» **Records from a data source**
[Start of section]
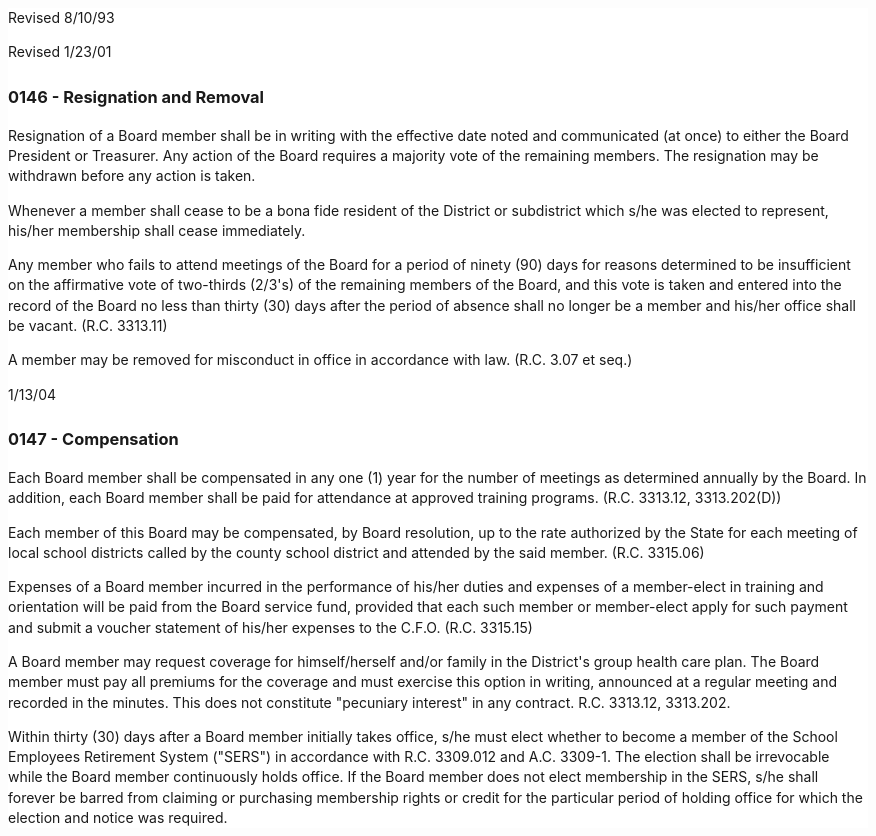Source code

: Revised 8/10/93

Revised 1/23/01

### 0146 - Resignation and Removal

Resignation of a Board member shall be in writing with the effective
date noted and communicated (at once) to either the Board President or
Treasurer. Any action of the Board requires a majority vote of the
remaining members. The resignation may be withdrawn before any action is
taken.

Whenever a member shall cease to be a bona fide resident of the District
or subdistrict which s/he was elected to represent, his/her membership
shall cease immediately.

Any member who fails to attend meetings of the Board for a period of
ninety (90) days for reasons determined to be insufficient on the
affirmative vote of two-thirds (2/3's) of the remaining members of the
Board, and this vote is taken and entered into the record of the Board
no less than thirty (30) days after the period of absence shall no
longer be a member and his/her office shall be vacant. (R.C. 3313.11)

A member may be removed for misconduct in office in accordance with law.
(R.C. 3.07 et seq.)

1/13/04

### 0147 - Compensation

Each Board member shall be compensated in any one (1) year for the
number of meetings as determined annually by the Board. In addition,
each Board member shall be paid for attendance at approved training
programs. (R.C. 3313.12, 3313.202(D))

Each member of this Board may be compensated, by Board resolution, up to
the rate authorized by the State for each meeting of local school
districts called by the county school district and attended by the said
member. (R.C. 3315.06)

Expenses of a Board member incurred in the performance of his/her duties
and expenses of a member-elect in training and orientation will be paid
from the Board service fund, provided that each such member or
member-elect apply for such payment and submit a voucher statement of
his/her expenses to the C.F.O. (R.C. 3315.15)

A Board member may request coverage for himself/herself and/or family in
the District's group health care plan. The Board member must pay all
premiums for the coverage and must exercise this option in writing,
announced at a regular meeting and recorded in the minutes. This does
not constitute "pecuniary interest" in any contract. R.C. 3313.12,
3313.202.

Within thirty (30) days after a Board member initially takes office,
s/he must elect whether to become a member of the School Employees
Retirement System ("SERS") in accordance with R.C. 3309.012 and A.C.
3309-1. The election shall be irrevocable while the Board member
continuously holds office. If the Board member does not elect membership
in the SERS, s/he shall forever be barred from claiming or purchasing
membership rights or credit for the particular period of holding office
for which the election and notice was required.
[End of section]
» **Problem details**
Filter the records above down to the lines that contain the string "SERS". Case counts.

» **Expected output**
Retirement System ("SERS") in accordance with R.C. 3309.012 and A.C.
in the SERS, s/he shall forever be barred from claiming or purchasing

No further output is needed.